SUPERMAN: YEAR ONE, is another entry into DC’s Black Label imprint. It’s written by industry veteran Frank Miller and illustrated by fellow veteran John Romita Jr. This reunites the two who previously worked on the miniseries, DAREDEVIL: THE MAN WITHOUT FEAR. Miller had already presented readers with the first-year experiences of Batman in 1987’s YEAR ONE and now it’s time for Miller to tackle the beginning career of the Man of Steel. How does he fare?
Book one opens with what any and every Superman origin must have, the destruction of the planet Krypton. However, we don’t spend much time there. We don’t get acquainted with a new version of Jor-El and Lara. Miller does give us baby Kal-El’s eyes to look through and Romita’s art gives us a beautiful panel of his eyes in darkness as he leaves his doomed Planet. Yet we don’t stay with the tragedy for too long as Kal-El lands in Smallville and into the lives of Jonathan and Martha Kent. From this point on, Smallville is the location for the rest of the story.

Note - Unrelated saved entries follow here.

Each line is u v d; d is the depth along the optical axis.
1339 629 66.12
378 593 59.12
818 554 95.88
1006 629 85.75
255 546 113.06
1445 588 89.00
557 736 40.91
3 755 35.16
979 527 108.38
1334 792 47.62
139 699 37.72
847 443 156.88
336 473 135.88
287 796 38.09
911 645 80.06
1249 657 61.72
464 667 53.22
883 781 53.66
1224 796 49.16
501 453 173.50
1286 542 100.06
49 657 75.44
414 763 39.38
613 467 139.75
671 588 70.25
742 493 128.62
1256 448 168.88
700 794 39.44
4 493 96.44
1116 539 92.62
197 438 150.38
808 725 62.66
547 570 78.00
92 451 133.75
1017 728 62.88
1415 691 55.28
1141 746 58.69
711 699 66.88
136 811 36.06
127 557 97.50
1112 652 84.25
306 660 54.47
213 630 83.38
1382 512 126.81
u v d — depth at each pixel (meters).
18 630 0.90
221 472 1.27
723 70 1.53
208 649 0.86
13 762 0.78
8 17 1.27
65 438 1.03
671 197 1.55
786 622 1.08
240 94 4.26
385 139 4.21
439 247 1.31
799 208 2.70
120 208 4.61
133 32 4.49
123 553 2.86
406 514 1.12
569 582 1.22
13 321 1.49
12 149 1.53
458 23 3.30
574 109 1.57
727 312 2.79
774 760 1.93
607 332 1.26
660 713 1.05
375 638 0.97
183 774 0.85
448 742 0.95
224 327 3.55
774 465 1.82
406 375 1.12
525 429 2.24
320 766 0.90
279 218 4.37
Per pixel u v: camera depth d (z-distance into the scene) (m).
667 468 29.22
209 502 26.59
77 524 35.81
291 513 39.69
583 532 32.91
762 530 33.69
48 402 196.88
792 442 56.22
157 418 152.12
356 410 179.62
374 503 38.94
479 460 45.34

I think its obvious when it comes to this story, you must talk about Frank Miller. I know when this was announced there was much talk and skepticism of Miller handling Superman. One thing is certain since 2013’s Man of Steel, and that’s people are particular about their Last Son of Krypton. Well for starters, there is no Superman in book one of SUPERMAN: YEAR ONE. There is only Clark Kent. And it’s not too bad. We have a young man, aware of his growing abilities with two loving parents learning to navigate the world. In addition to Clark’s parents, we have Lana Lang, his high school sweetheart. Unfortunately, Miller does not devote much characterization to these 3 pillars of Clark’s developing years. With Lana there is a part of the story that draws upon a negative aspect of Miller’s writing. It’s a bit more restrained than he would have written this in the past, but still, it’s a part of his writing that he hasn’t let go. There is also a move that Clark makes at the end of the story that I’m curious about because it is not something, I think Clark would have done and I welcome the character choice. Yet you must wonder how Miller will handle it in the future. Now that I think about it, it may work if you’ve read The Dark Knight Returns. The bulk of the story deals with Clark handling some bullies who constantly mess with his friends, but the way it’s presented in the story makes it feel like it has a twinge of Gotham City in Smallville. Again, it’s Miller so I’m not surprised.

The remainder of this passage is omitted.